Although I was aware – prior to visiting the Bowers Museum – that the focus of the exhibit “Masters of Adornment: The Miao People of China” would be on the ethnic group’s silver jewelry and textiles, I was nonetheless hoping to see some adorned teaware since tea culture has prevailed for centuries in the region.  However, there was not a tea cup in sight.
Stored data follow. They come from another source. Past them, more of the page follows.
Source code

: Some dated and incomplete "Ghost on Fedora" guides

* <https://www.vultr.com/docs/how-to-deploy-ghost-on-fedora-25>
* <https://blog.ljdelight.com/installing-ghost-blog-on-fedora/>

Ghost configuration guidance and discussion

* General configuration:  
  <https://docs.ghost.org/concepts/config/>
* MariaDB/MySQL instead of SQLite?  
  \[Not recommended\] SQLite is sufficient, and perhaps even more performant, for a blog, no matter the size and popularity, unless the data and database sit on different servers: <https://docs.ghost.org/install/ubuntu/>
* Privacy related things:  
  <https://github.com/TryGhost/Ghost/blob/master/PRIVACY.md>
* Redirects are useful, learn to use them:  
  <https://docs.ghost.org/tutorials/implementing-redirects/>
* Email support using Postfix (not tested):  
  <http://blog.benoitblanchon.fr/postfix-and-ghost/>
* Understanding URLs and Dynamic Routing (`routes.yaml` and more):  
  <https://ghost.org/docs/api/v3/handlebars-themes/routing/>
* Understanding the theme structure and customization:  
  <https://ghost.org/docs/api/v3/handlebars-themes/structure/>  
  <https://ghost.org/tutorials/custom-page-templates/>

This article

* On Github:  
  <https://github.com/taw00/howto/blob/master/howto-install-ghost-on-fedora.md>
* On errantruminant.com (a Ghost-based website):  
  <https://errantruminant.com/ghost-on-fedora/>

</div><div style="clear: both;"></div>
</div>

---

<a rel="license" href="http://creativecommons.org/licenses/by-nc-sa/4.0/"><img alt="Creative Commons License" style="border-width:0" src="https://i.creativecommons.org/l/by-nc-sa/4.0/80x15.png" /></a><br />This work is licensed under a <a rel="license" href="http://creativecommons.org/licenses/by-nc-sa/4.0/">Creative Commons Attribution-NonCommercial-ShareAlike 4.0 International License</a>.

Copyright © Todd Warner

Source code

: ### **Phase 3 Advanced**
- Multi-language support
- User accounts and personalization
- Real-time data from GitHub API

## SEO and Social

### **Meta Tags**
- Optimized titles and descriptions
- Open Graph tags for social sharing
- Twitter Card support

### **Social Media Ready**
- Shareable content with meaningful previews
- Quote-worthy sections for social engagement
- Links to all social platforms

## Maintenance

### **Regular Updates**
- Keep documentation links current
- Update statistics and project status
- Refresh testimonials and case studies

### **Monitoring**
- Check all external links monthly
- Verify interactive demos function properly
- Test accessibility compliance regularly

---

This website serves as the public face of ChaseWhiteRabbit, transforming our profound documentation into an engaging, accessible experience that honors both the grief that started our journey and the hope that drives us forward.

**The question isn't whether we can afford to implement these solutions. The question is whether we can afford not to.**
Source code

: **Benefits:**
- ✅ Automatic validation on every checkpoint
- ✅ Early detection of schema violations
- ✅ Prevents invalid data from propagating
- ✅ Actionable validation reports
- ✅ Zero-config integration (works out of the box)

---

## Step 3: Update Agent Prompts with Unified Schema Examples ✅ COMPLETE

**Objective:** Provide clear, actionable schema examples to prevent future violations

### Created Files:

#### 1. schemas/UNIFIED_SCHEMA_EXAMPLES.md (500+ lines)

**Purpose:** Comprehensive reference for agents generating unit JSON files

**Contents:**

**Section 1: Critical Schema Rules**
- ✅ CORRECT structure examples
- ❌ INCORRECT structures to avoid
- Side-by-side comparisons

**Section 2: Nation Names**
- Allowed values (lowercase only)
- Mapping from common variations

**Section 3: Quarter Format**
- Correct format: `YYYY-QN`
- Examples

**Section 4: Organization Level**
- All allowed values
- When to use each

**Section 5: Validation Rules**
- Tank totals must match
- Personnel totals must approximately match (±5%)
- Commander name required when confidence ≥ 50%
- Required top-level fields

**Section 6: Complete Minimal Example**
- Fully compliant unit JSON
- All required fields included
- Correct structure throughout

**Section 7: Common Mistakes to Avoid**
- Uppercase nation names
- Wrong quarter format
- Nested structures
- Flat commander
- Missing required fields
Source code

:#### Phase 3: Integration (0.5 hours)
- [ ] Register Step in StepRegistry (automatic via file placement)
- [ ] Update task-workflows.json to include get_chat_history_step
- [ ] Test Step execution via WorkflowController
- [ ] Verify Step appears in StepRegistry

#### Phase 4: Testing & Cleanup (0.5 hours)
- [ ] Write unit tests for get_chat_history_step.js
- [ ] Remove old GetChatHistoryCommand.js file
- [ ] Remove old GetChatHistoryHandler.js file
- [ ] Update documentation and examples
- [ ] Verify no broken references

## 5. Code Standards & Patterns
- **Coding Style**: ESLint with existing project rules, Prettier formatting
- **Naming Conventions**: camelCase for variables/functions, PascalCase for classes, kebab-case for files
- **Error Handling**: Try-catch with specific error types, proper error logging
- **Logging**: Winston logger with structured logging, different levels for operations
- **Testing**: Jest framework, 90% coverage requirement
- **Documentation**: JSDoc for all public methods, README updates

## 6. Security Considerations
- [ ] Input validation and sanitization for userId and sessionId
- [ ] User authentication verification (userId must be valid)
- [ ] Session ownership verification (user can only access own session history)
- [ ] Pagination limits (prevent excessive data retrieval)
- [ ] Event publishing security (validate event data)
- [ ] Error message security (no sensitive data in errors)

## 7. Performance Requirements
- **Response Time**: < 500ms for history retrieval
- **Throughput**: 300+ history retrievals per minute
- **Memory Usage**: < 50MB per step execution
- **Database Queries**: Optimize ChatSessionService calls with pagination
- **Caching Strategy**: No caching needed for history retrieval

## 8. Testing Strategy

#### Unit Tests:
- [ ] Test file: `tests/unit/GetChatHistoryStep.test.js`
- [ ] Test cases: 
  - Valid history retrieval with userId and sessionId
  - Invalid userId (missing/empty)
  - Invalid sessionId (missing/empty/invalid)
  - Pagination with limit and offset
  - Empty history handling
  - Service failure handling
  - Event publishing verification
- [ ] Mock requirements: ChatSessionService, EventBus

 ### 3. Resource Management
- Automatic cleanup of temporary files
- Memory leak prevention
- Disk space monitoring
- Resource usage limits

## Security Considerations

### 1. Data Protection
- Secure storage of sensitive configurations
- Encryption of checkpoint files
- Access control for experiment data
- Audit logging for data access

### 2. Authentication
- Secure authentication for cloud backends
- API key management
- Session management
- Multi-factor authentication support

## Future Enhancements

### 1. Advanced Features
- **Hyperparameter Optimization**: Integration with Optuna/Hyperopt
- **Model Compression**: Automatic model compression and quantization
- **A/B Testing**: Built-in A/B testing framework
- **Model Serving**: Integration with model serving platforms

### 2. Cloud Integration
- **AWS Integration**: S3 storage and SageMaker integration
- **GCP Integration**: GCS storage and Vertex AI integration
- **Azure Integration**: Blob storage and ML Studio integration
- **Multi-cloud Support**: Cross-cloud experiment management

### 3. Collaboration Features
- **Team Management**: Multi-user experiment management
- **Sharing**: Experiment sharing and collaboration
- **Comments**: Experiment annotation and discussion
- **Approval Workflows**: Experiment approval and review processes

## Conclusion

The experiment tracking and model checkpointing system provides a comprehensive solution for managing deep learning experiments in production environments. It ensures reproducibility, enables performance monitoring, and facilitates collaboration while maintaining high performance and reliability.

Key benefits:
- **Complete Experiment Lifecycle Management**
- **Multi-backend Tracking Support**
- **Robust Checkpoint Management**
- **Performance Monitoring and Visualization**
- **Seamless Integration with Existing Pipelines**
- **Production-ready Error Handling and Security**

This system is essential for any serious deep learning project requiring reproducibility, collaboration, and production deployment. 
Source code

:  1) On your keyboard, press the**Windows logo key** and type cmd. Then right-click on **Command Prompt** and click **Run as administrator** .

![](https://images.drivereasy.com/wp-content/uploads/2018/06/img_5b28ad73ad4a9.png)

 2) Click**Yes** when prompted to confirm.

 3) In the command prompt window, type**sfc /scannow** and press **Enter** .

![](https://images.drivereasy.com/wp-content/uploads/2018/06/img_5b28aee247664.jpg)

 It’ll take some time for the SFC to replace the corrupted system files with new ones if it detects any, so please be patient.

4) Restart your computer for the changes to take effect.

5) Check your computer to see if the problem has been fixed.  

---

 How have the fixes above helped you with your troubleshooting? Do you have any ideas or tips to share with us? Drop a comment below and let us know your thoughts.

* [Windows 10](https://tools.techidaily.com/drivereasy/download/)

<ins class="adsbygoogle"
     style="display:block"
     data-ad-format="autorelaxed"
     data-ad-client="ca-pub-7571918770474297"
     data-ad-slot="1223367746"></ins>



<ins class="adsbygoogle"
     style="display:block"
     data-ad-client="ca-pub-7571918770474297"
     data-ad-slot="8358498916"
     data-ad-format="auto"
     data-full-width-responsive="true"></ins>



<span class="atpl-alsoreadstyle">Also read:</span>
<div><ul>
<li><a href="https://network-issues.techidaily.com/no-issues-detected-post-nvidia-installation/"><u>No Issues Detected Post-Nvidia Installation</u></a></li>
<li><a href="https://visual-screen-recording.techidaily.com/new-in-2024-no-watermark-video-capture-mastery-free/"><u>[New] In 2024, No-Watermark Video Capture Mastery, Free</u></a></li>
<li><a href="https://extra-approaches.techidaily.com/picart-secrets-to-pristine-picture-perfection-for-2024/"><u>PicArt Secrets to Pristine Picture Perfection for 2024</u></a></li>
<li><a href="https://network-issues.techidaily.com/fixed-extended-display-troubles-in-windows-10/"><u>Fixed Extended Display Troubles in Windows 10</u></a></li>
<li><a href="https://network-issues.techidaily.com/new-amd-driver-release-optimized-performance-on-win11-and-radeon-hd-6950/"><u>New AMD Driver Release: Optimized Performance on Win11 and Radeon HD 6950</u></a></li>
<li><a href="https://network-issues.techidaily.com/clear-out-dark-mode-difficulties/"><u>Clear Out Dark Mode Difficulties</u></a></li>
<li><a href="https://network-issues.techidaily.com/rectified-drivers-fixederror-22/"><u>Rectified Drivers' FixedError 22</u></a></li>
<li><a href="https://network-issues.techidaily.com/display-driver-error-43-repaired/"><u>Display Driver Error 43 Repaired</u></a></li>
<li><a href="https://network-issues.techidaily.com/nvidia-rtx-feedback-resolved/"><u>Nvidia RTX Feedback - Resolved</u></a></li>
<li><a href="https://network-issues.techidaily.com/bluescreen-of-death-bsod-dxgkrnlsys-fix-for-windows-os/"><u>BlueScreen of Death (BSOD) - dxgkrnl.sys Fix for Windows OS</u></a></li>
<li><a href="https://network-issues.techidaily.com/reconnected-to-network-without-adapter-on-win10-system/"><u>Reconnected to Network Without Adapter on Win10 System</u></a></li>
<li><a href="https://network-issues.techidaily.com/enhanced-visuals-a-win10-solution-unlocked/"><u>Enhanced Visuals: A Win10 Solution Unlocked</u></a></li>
With a population of nearly nine million (based on the Year 2000 Census), the Miao people form China’s fifth largest ethnic group.  The main character in Clint Eastwood’s movie Gran Torino is a Lao Hmong – a subgroup of the Miao ethnicity.  Popular fiction of the “martial arts and chivalry” genre often portrays Miao characters in exquisite costumes and endowed with exotic beauty and extraordinary skills; some practice black magic, specializing in the concoction of the ever-fascinating “gu” – a venom-based poison.

In 1982, Duyun Mao Jian tea, a green tea produced in Duyun – the capital of Qiannan Buyei and Miao Autonomous Prefecture in Guizhou Province – was selected as one of the Top 10 teas in China and has retained the honor ever since.  An even earlier recognition was bestowed at the Panama-Pacific International Exposition in San Francisco in 1915!

The inclusion of “Duyun” in the name seems a standard practice in Asia, but why “Mao Jian?”  Not all tea names can be conveniently translated and labeled with a catchy moniker like “Oriental Beauty Oolong.”  In addition to Duyun Mao Jian, there is the celebrated Xinyang Mao Jian, so Mao Jian is really an established tea variety.  Some say Chairman Mao granted this tea its current name in 1956, and one can’t help noticing the incorporation of his own last name, “Mao,” which literally means hairy.  Perhaps he did name it so because of the variety’s hairy leaf bud.  On the other hand, one would not be surprised if it was another act by a dictator inflicted with narcissistic personality disorder.   How did Xinyang Mao Jian get its name?  Was it also renamed during Mao’s reign?

If the new name was not given until 1956, then what was the tea called at the 1915 Expo?  It was probably called the Fish Hook Tea, just one of the few known old names.